Ida’s sense of romance progresses by delicacies of parody—i.e., it is always two steps from the real—toward the heartier implications: commands, exploitations, secrets, alliances, bondages, rages: a display of self, an outbreak of darkness; she wants to bloom as a flower, a woman, a girl, a boy, a man. (Momma wants to bloom like that, too.) Ida names herself parodistically: “I kiss like John Gilbert, don’t I? Don’t you think so?”
Ma ought to say, Oh, yes, and lean back, and so on.
But Momma is not tamed, she is masochistic and flexible, and ashamed of that in relation to men, and crazy and vengeful as a result. Momma is crazy and vengeful freshly at every occasion of wrong. She is doing a thing: she is blooming as someone who cannot be tamed by sweat-mustached Ida.
She can fake being ladylike and distant from things and she can fake being commanding—she can imitate Ida.
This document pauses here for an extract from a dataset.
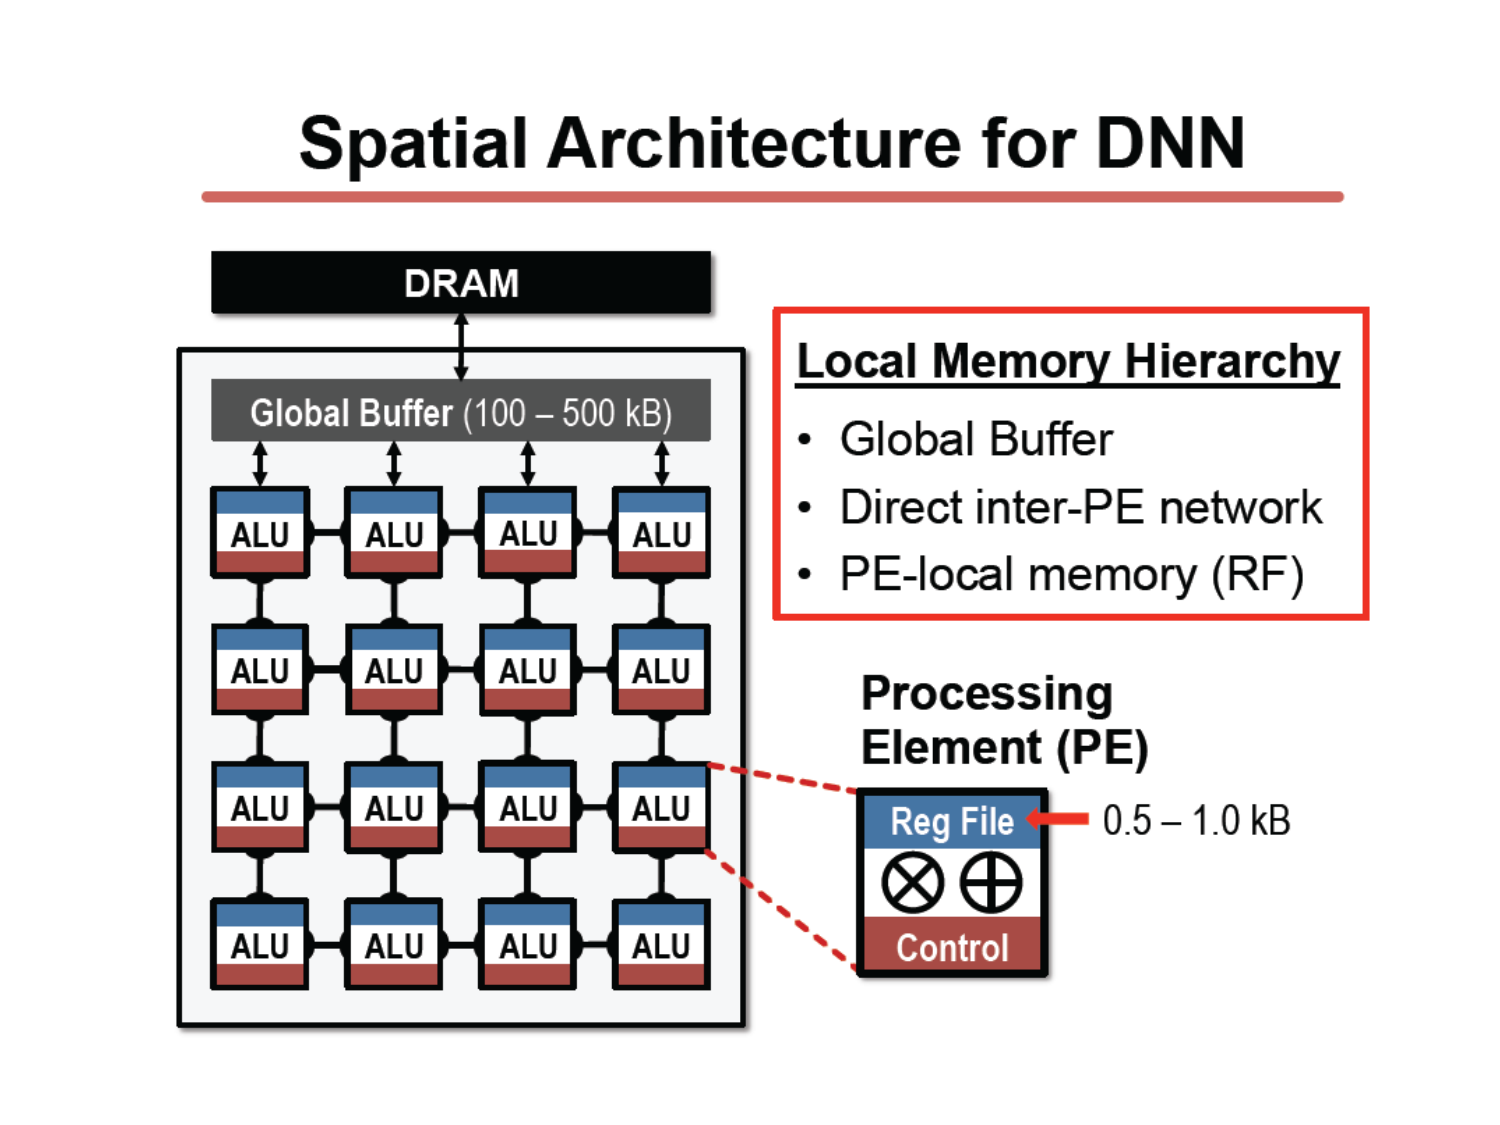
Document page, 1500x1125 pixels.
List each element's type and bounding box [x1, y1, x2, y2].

picture [124, 97, 1426, 1065]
Her denial, her fakery are comic in her style. She sits facing forward, and she refuses to alter her posture.
A passionate woman being unmoved is funny.
Ida titters.
Momma dislikes comedy because of her sensibility—disgust and inner temper: a heat: distrust—these don’t turn into bearable jokes for her without contempt—for herself, for everyone—and she has too much physical merit still, although less surely, to hold herself, or romance, or the possibilities of a courtship moment, in contempt.
Momma’s outrageous and inwardly wretched comedy taunts Ida, who, childlike, then tugs at Ma’s shoulder.
But the tug is elegant—and startling. How startling Ida tends to be. Self-loving rather than making a gesture that actually included Momma: Ida needs to be loved as the good child whose every move embodies innocence and prettiness rather than as the active doer she is.